RSS
Логотип
Баннер в шапке 1
Баннер в шапке 2

T-ECD (T-Tech E-commerce Cross-Domain Dataset)

Product
Developers: T-Technologies (formerly TKS Holding)
Date of the premiere of the system: 2025/09/26
Branches: Internet Services,  Trading
Technology: Big Data

Main articles: Big Data

2025: Publication of the T-ECD Datacet in the Public Domain

The Center for Artificial Intelligence of the T-Technologies group has released T-ECD (T-Tech E-commerce Cross-Domain Dataset), one of the world's largest datacets for advisory systems in the field of e-commerce. T-ECD is collected on the basis of anonymized actions of 44 million unique users of services City: Shopping and Supermarkets, as well as the advertising platform of T-Bank, 30 million goods and more than 135 billion interactions, representatives of T-Technologies reported on September 26, 2025.

T-ECD

According to the company, the datacet contains information on 44 million unique users, 30 million products and more than 135 billion interactions. Data is collected with a depth of 1 year to 3.5 years, which allows you to analyze both short-term and long-term user preferences.

The distinctive capabilities of T-ECD are cross-domain and versatility for solving different types of problems. The benchmark consists of five interconnected and fully anonymized data sources: transaction purchase history, checks, feedback, interaction with recommendations for consumer goods (FMCG) and non-food products, history of activations and use of special offers and cashbacks. All data sources can be used as independent datacets, as well as linked to the keys of users, goods or store brands, which allows you to build complete behavior profiles and analyze complex scenarios for personalization. Datacet is suitable for most types of recommendation tasks - recommendations of one next object (next-item), the next basket (next-basket), the next session (session-based), general top N recommendations and other types of tasks.    The data is collected with a depth of 1 to 3.5 years, which allows you to analyze both short-term and long-term user preferences, the dynamics of their changes, as well as seasonality and trends. The data depth factor is extremely important for research, since it allows you to make correct data partitions for model training and makes it possible to significantly improve the quality of recommendations when using deep neural networks.

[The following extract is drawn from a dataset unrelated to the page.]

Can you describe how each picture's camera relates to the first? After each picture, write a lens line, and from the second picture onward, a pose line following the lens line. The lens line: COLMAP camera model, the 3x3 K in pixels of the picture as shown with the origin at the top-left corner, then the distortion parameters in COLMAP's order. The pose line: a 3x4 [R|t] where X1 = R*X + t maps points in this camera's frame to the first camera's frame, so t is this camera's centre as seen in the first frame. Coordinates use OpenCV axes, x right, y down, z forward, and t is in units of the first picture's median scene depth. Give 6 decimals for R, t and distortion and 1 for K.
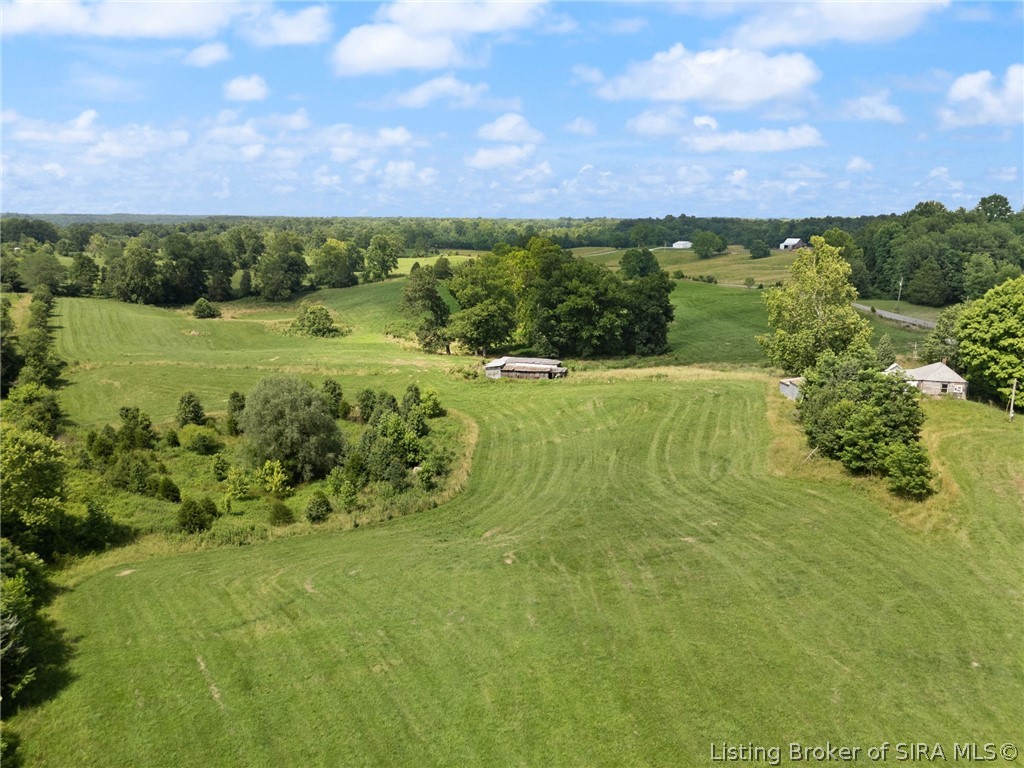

Datacet contains information on the characteristics of users and goods, explicit and implicit user feedback, which makes it universal and opens up opportunities for research on the full coverage of classes and types of recommendation systems - from collaborative filtering to more complex context and graph approaches for using deep learning. In academic datacets, there is often data only on meaningful actions of users: clicks, purchases, likes, etc., but there is no data on views (the so-called "impressions"). At the same time, it is more important for business to know what the recommendation system showed users. This helps to more accurately understand what users saw, but did not react in any way. T-ECD contains data not only on the facts of views, but also clarifies the source - search, catalog or recommendations, which allows you to assess the impact of recommendations on users or simulate the effect of exposure.

T-ECD solves one of the main problems of the community - most of the existing datacets for recommendation systems are outdated and do not reflect the current user behavior and interaction with modern services and platforms.

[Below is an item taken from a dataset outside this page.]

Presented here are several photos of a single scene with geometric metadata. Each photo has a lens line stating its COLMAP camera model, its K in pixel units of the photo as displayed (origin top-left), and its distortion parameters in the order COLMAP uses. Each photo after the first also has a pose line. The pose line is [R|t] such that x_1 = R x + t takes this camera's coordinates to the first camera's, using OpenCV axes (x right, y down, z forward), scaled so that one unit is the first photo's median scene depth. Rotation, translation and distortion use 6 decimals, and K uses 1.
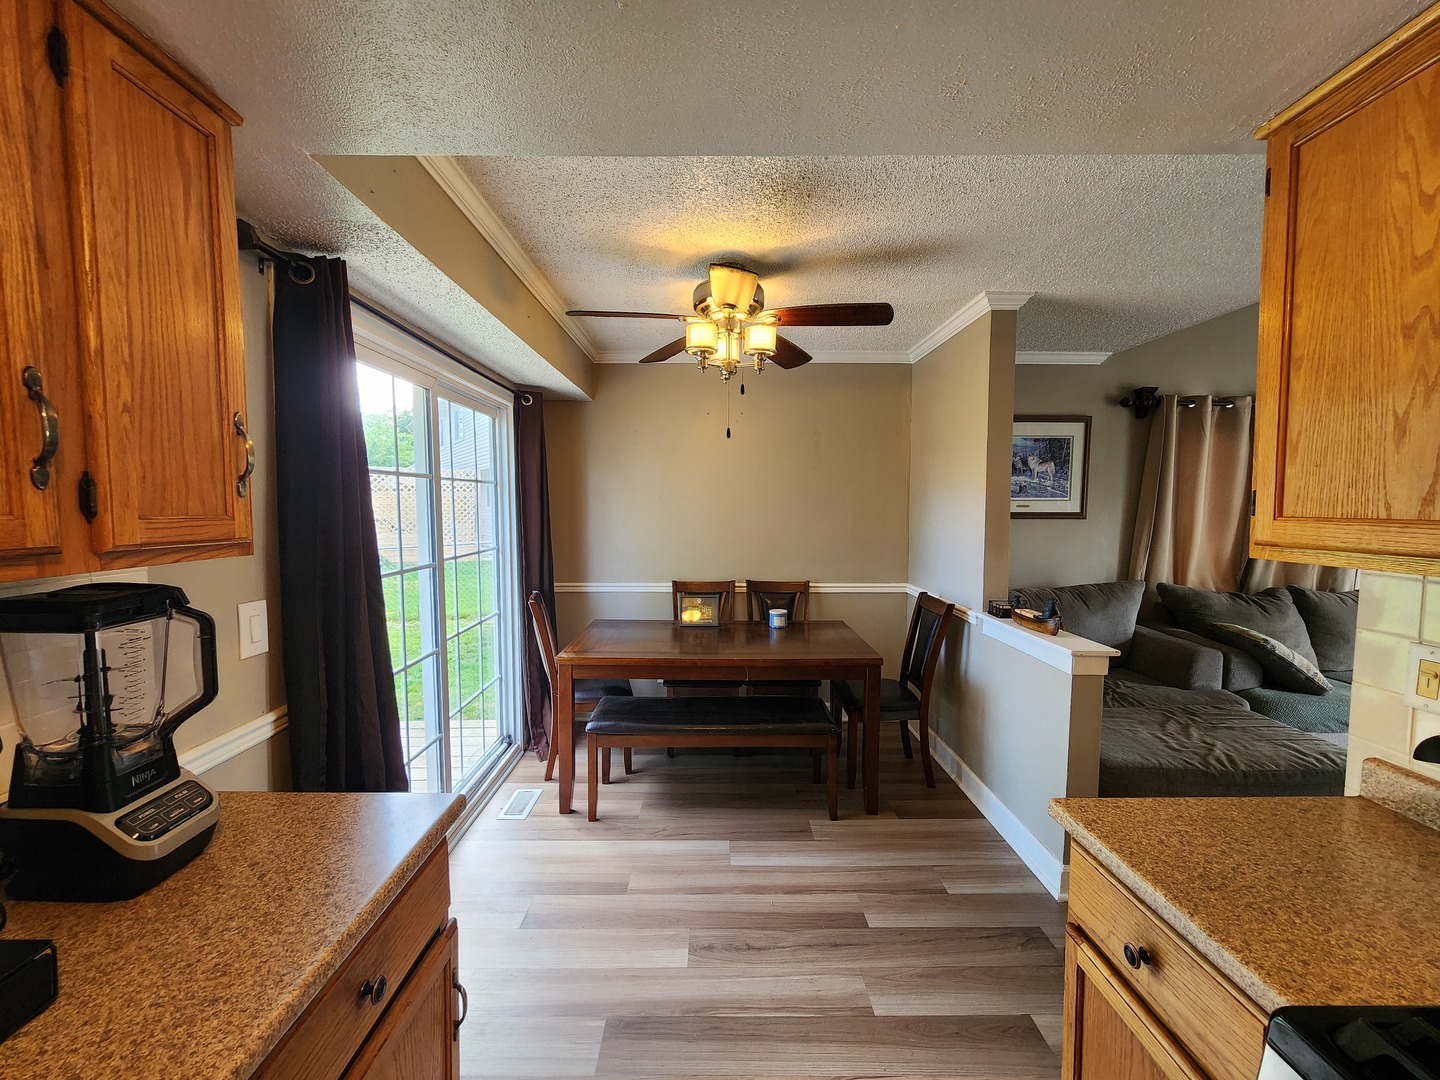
lens RADIAL K [[588.2, 0, 712.8], [0, 588.2, 534.9], [0, 0, 1]] dist [0.001518, -0.000077]
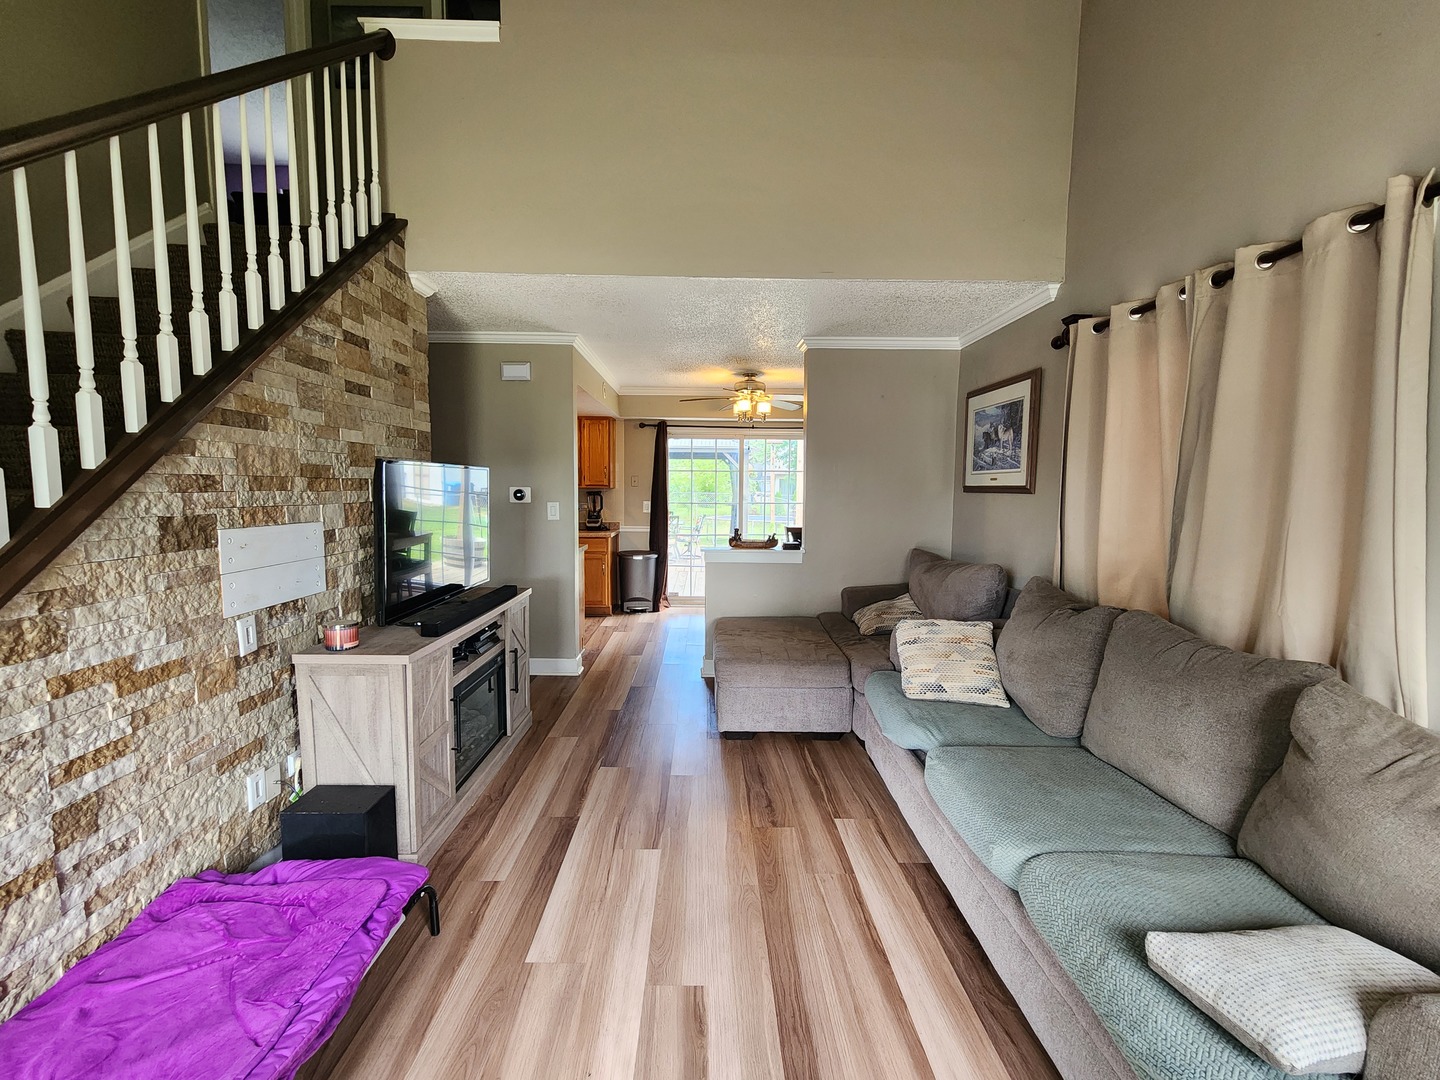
lens RADIAL K [[593.3, 0, 720.8], [0, 593.3, 538.0], [0, 0, 1]] dist [0.000581, -0.000012]
pose [[0.027035, 0.084895, -0.996023, 1.467963], [-0.069534, 0.994133, 0.082847, -0.004094], [0.997213, 0.067018, 0.032780, 0.544306]]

With T-ECD, researchers and developers get a benchmark based on real preferences and patterns of user behavior, which allows you to check various algorithmic machine learning for as close as possible to real working data, and increases confidence in the results of experiments.

File:Aquote1.png
The team and I consider it important to contribute to the development of open datacets and models for the further development of recommendation systems. The T-ECD dataset can become one of the benchmarks and bring value to the ML community to optimize the quality of personalization and client experience of real users.
told Marina Ananyeva, Head of Recommendation Systems at T-Bank
File:Aquote2.png

Dataset T-ECD is available on Hugging Face under the Apache 2.0 license, allowing free commercial use and modification.